If I can get a clear understanding of what I want to build, communicate that to Claude Code in planning mode with the goal to write an actionable spec (not code, plan to write the spec) then I tend to get very good results once the agent goes to implement.
But this strategy, while effective, puts a big load on me to write the specs. The agent tends to knock each one out of the park (usually 2 to 3 follow ups based on code review) but then I'm back at the stage that requires the spec.
Another issue for me is that when I step away, if the agent finishes a task and could technically start on an existing spec (no overlap on files so no conflict possible) it doesn't know it can just create a new branch and start. Before I go to bed I'll often say "do task X and once done and pushed start on task Y". But I haven't had luck beyond that.
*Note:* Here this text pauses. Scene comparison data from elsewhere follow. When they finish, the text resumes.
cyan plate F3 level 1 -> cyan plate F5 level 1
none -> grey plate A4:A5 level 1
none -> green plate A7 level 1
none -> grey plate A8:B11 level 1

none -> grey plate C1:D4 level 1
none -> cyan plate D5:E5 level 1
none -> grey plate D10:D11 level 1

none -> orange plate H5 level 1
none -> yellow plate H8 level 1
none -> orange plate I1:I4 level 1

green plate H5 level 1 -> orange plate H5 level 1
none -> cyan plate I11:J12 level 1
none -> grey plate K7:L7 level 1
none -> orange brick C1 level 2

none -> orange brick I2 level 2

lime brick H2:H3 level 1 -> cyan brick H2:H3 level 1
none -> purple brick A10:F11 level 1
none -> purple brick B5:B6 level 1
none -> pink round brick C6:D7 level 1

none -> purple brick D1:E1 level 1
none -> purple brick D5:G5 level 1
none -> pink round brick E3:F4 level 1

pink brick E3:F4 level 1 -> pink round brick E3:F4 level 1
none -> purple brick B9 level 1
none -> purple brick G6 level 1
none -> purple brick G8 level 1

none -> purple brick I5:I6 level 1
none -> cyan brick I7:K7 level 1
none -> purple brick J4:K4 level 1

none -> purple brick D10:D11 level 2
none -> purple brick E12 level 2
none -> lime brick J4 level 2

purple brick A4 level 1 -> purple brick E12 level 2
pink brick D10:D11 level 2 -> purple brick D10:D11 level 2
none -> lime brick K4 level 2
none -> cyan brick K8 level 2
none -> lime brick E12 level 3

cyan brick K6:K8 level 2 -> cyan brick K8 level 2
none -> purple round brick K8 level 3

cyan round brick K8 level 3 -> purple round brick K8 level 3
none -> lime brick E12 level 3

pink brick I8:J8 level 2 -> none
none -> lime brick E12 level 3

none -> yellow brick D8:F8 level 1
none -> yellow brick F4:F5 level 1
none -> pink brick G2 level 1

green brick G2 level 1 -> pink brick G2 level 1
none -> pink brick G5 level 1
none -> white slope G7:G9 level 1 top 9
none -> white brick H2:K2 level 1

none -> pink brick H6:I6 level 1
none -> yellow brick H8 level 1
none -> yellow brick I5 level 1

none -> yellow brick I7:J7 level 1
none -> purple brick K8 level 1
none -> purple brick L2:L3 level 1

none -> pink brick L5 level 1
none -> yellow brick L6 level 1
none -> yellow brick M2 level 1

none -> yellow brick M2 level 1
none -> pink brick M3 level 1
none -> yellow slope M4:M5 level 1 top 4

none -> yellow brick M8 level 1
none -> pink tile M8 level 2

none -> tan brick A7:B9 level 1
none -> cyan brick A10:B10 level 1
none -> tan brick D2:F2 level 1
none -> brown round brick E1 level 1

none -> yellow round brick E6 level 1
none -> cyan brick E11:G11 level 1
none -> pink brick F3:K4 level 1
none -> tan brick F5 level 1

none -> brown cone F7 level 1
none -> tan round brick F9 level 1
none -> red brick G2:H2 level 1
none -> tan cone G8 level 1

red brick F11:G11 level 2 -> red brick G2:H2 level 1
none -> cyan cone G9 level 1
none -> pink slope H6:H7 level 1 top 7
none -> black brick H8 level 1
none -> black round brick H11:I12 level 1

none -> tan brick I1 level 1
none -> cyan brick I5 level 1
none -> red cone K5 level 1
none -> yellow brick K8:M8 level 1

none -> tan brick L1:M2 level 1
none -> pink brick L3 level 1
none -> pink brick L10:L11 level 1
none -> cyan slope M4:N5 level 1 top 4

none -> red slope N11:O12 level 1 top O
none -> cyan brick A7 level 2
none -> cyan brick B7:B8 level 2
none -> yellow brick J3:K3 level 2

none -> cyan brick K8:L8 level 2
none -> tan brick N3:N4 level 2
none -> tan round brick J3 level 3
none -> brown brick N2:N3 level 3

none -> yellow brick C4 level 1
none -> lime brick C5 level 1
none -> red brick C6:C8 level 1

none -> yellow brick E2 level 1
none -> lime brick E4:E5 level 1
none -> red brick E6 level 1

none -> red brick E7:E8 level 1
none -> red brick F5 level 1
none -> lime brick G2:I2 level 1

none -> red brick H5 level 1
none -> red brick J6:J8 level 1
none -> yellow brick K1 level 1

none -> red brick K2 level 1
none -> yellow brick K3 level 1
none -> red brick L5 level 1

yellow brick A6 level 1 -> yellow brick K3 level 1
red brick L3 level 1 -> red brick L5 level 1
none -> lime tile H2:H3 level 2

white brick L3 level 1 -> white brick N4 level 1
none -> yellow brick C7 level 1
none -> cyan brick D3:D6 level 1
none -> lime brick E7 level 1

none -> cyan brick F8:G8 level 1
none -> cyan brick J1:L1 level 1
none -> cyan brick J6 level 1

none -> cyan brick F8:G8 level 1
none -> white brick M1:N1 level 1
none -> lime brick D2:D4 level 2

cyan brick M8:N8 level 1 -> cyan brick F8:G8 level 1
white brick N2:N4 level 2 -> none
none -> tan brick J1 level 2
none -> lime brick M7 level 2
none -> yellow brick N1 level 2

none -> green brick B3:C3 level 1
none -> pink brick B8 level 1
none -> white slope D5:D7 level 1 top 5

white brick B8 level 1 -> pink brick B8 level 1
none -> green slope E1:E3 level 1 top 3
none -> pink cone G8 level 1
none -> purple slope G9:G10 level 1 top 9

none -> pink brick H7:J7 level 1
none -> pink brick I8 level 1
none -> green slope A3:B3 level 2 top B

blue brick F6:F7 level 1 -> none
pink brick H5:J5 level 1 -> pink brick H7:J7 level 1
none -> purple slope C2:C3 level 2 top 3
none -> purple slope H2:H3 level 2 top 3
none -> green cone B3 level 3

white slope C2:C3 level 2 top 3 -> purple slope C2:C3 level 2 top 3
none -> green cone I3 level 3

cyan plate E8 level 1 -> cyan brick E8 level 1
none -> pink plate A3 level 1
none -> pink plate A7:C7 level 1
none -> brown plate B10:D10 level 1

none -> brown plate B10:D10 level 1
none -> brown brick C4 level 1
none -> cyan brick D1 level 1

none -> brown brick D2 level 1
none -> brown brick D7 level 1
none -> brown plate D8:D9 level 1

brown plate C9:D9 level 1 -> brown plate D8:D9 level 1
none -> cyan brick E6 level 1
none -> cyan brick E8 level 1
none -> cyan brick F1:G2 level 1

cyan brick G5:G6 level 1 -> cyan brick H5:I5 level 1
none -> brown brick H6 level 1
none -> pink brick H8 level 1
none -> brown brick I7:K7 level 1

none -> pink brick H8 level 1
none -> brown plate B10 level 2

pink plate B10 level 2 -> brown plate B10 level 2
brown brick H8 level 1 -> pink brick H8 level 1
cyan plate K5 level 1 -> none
Often I find that it starts on Y and has a question and then the agent is idle the rest of the time.
The final issue is dependency coupled with the above. For example, today I was writing a background job processor. Obviously, the jobs that are in subsequent tasks require the system. That happens with some frequency. Even the specs need to be refreshed after the implementation to take any details that were resolved at coding time into account.
But I am just on the cusp of wanting the outer loop. The gate is almost entirely on spec creation and PR review. In places where those gates don't matter, I want the agent to keep chugging away.
As an aside, I strongly believe we need to start using tools that are better for LLMs even if they are worse for us. For example, Rust is annoying because the compiler is so strict. Bad for me, great for LLMs.